The folk legend, known for his intense performances of all kinds of
songs and his open-tuning guitar style, will perform as part of the
Miller Center for the Arts' "Celebration of Folk Music" this weekend.
Singer/songwriter Janis Ian will be onstage Friday at 8 p.m., and
Havens will perform Saturday at 8 p.m.

Continuing his Woodstock story, Havens said: "The biggest crowd they
expected was 80,000. The evening before, when I got there, there were
already 520,000 people. I was not only surprised but grateful."

The reason he had the opportunity to play first, he said, was "I had
the least instruments and the least people."

Because all the roads leading into the festival were completely
blocked with traffic, the presenters had to fly the band to the
performance site, and all they had at that point was a small helicopter.

Havens said he was terrified to go onstage in front of a crowd that
huge, but he finally went on for 40 minutes. He walked offstage, but
the crowd kept demanding more. He came back six more times; the last
time, he had run out of material.

"I'm back onstage not knowing what I'm going to sing, because I sang
every song I knew," he said, reliving the moment. "I'm sitting
onstage looking out over my generation and talking about how we won
this round. The word 'freedom' came out. The whole world is changing,
and it's amazing, all these people out there and happy . . ."

What emerged was his now-famous version of the gospel song,
"Sometimes I Feel Like a Motherless Child," which he had not sung in
14 years. He said he remembered it from when his doo-wop group back
in Brooklyn, when he was a teenager, used to sing in church with the
family choir of one of the members.

"I had sung it but didn't play it," he said. "I figured it out in
about 10 minutes."

The song became a long improvisation on the word "freedom," and it
was the pivotal moment in his career, forever linking him to that
historic concert.

Havens left Brooklyn at age 20 to seek his fortune in Greenwich
Village. There he earned $300 a day drawing portraits for two years,
reading poetry and listening to folk music in the clubs. Soon he was
singing backup in a band.

He became friends with the singer/songwriter Fred Neil ("Everybody's
Talkin'" from the film "Midnight Cowboy"), who gave him his first
guitar. Havens quickly learned to play, using an open tuning to a D
major chord, which he still uses.

"It took away the problem of learning the guitar classically," he
said. "I was able to pick it up and play every song from day one."

Soon he was performing as a soloist in the Village and beyond, and
after securing a manager, the legendary Albert Grossman, he was
offered a record deal with the Verve label, which released his first
album, "Mixed Bag," in 1967.

Before landing the Woodstock gig, he appeared at the Newport Folk
Festival. After Woodstock, he became famous, and released many more
albums. He appeared on "The Ed Sullivan Show" and "The Tonight Show."
He has continued touring throughout the world ever since.

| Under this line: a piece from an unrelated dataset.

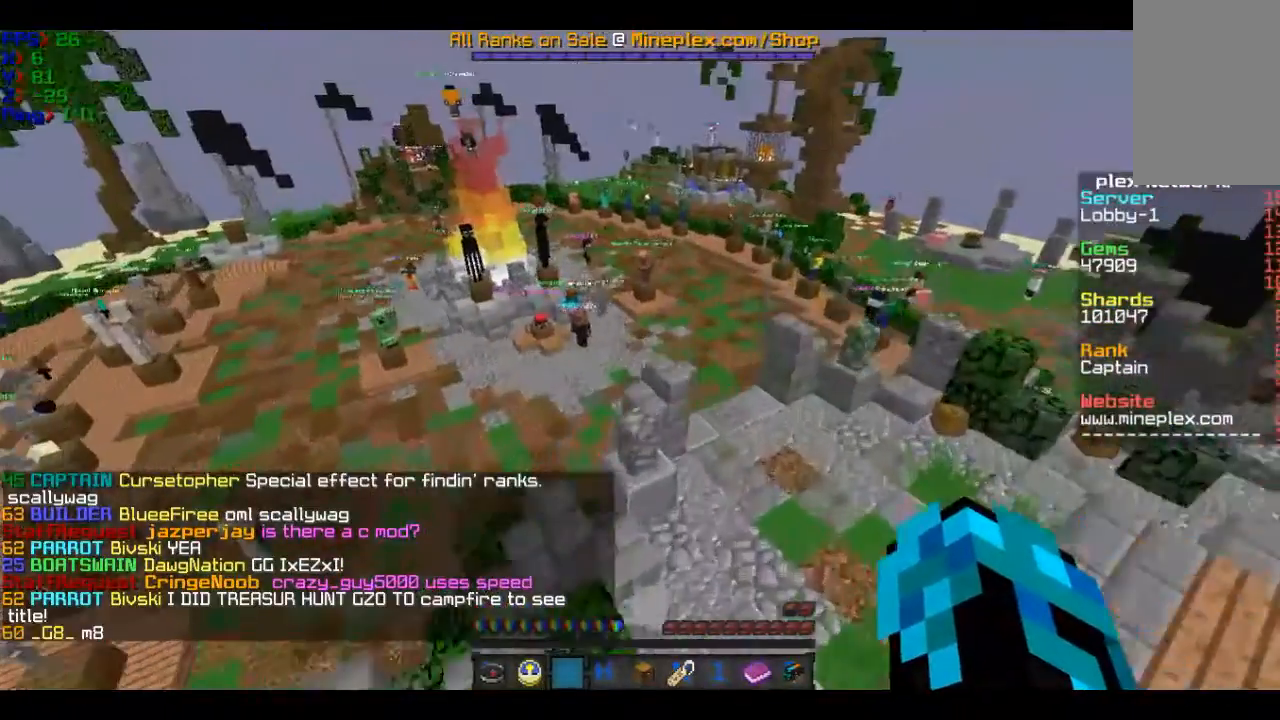
{"keys": ["w"], "mouse": [], "events": [[67, "w", "up"], [167, "w", "down"]]}
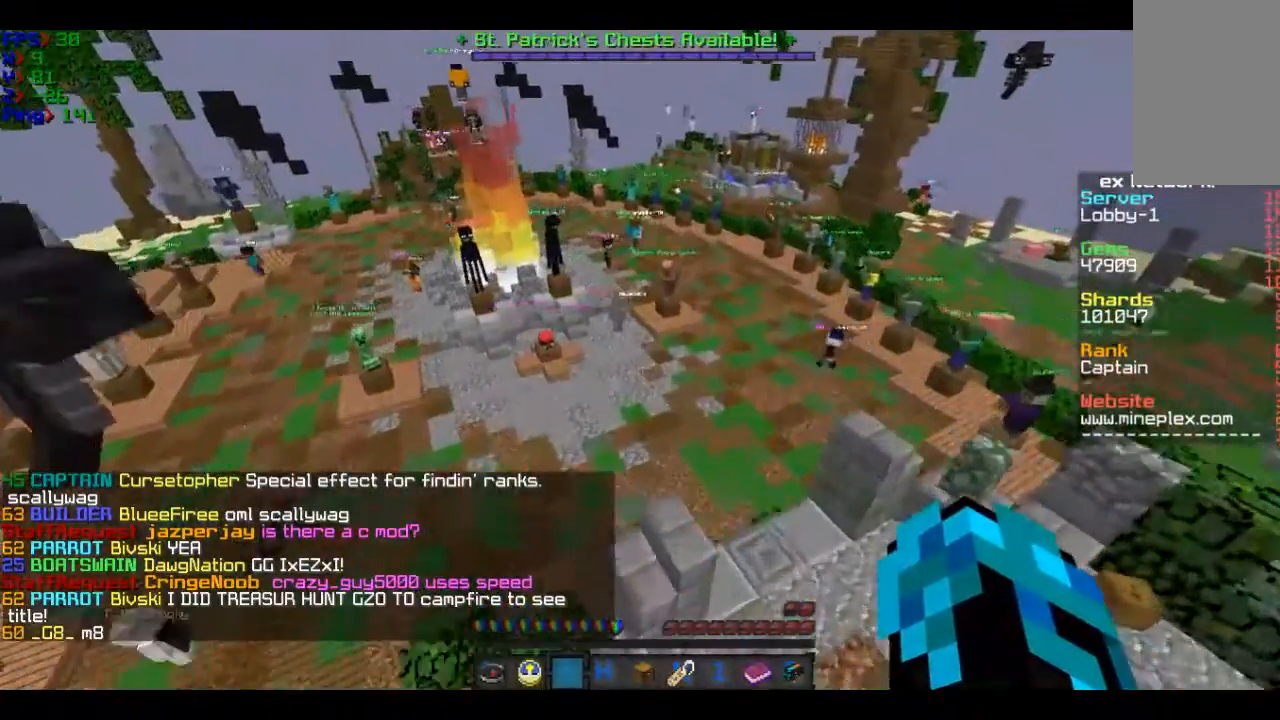
{"keys": [], "mouse": [], "events": [[67, "w", "up"]]}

Havens has also had a long involvement with environmental issues.
With Michael Sandlofer he founded the Northwind Undersea Institute,
an oceanographic children's museum on City Island in the Bronx, in 1976.

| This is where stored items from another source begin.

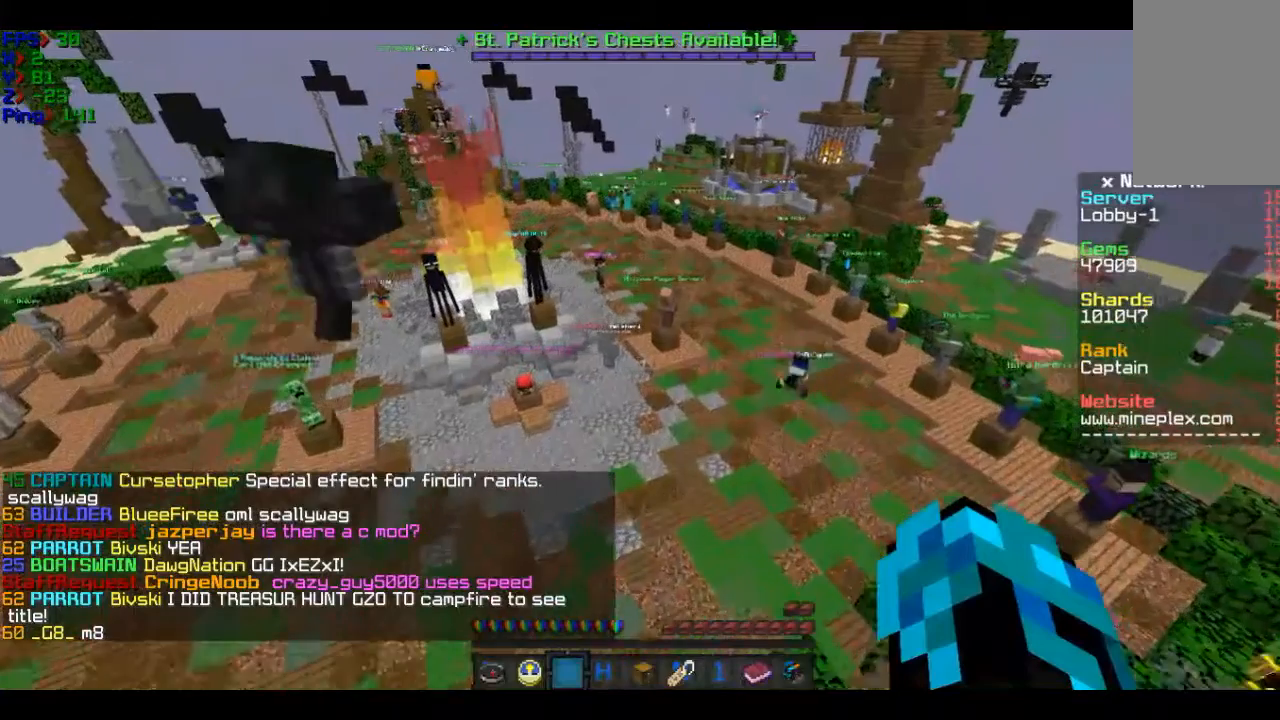
{"keys": [], "mouse": [], "events": []}
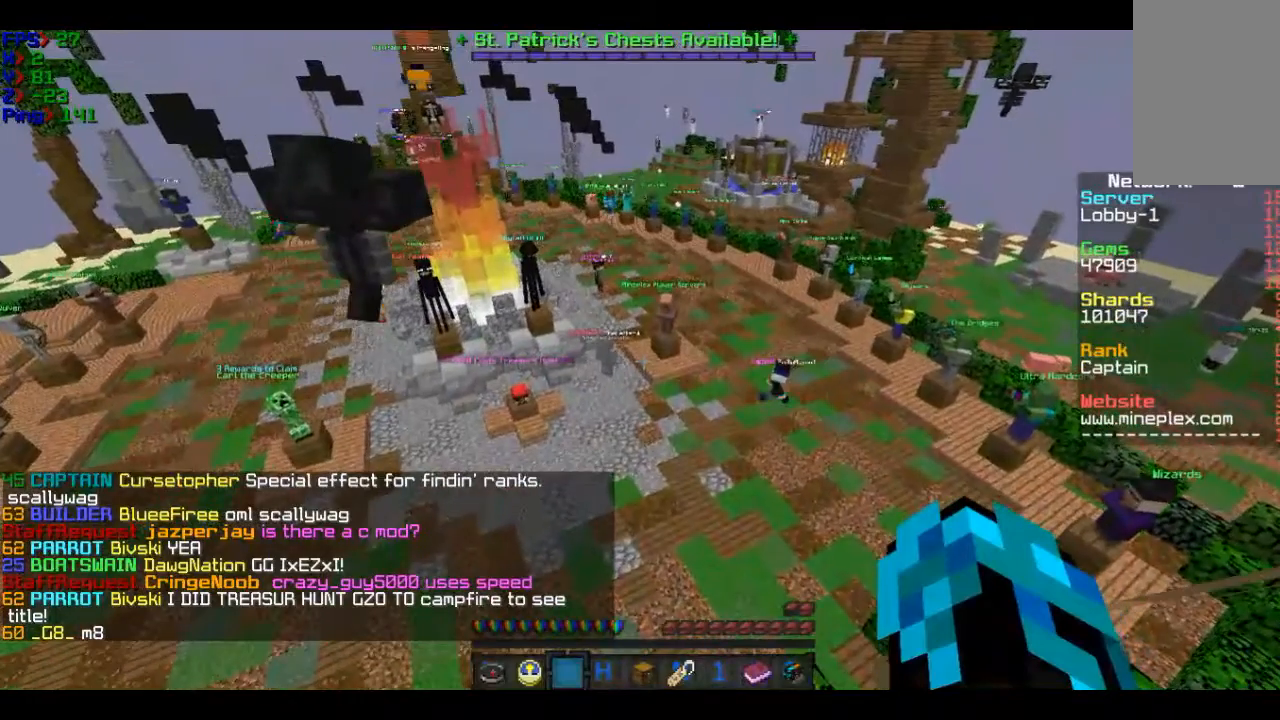
{"keys": [], "mouse": [], "events": []}
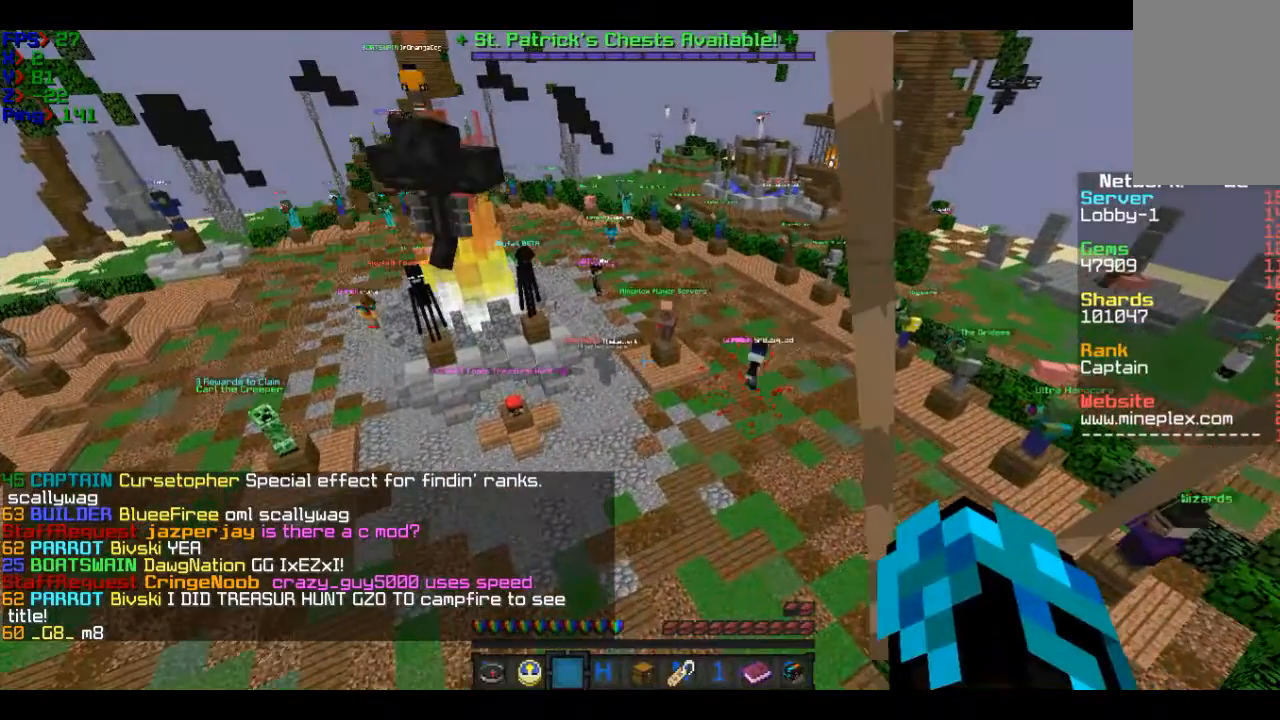
{"keys": [], "mouse": [], "events": []}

He has also created The Natural Guard, an organization that educates
children about the environment, based in New Haven, Conn.

Havens said one of the first projects the children took on was
starting three vegetable gardens in New Haven, which produced food to
feed 40 homeless people.

Since then, the program has been featured on Nickelodeon, and has won
the "Thousand Points of Light" Award during the Clinton administration.